Mirza Waheed’s book The Collaborator is a well written piece of work on Kashmir. This is a book I read from start to end in one go. Though very disturbing at times I still kept reading with tears in my eyes trying to grapple with the situation that the youth of Kashmir have grown up in. No the book does not at any point try to prove how people have suffered it just gives a matter of fact insight into the lives of Kashmiris since the 1990s. Part fiction, part fact it is a book which I would recommend all to read.
The book is set in the 1990s when the violence in Kashmir was at its peak. The story is narrated through the eyes of a 19 year old Kashmiri youth who is the son of the headman of the small village, Nowgam, not far from the Pakistani border. It is his story of growing up in a hostile environment and seeing his friends leave the village one by one in hope of a better life while he has to continue living there because his father believes that peace will prevail in their village one day. Mirza manages to beautifully portray the teenager’s hopes, frustrations, hurt, hate and angst at the situation he finds himself in. Though he wishes to go in search of his friends and join their freedom movement, he is eventually coerced by a foul mouthed, heavy drinking army officer Kadian to join him and assist him to recover identity badges and arms from the corpses left unburied. His utter frustration and unhappiness at being in such a place due to existing circumstances makes the story very heart wrenching.
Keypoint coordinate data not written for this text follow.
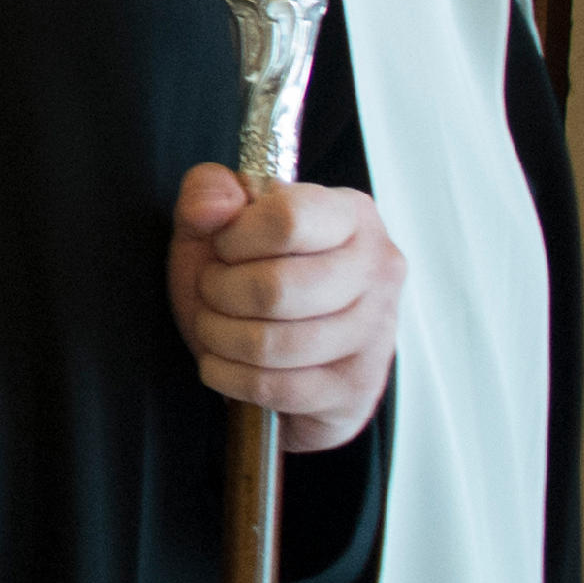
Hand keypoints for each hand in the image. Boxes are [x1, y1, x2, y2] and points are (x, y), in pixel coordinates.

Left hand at [168, 166, 403, 453]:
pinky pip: (277, 389)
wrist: (266, 350)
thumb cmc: (244, 277)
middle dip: (219, 293)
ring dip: (219, 337)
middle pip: (276, 288)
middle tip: (212, 292)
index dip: (235, 238)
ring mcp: (376, 333)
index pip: (287, 219)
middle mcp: (378, 269)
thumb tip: (214, 209)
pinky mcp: (357, 388)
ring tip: (215, 326)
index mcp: (349, 214)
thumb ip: (206, 194)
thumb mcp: (214, 226)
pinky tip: (223, 362)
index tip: (224, 247)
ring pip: (272, 343)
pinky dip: (230, 376)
Isn’t it amazing that though we have all grown up in the same country we have had it relatively easier as compared to others? Especially when he describes the valley where these unclaimed corpses lie, how he uses the dead corpses to learn how to aim and shoot from the gun, How he keeps hoping that he doesn’t find any of his missing friends amongst the dead corpses and when he sees his entire village pack up and leave while his father insists on staying on.
Whenever we talk of Kashmir or read about it there has always been either a Pakistani version or an Indian one. But it is finally good to read about Kashmir from a Kashmiri’s perspective.
A brilliant debut novel and should be in everyone’s must read list.
About the Author:
Mirza Waheed was born and brought up in Srinagar, Kashmir. He moved to Delhi when he was 18 to study English Literature at the University of Delhi and worked as a journalist and editor in the city for four years. He went to London in 2001 to join the BBC’s Urdu Service, where he now works as an editor.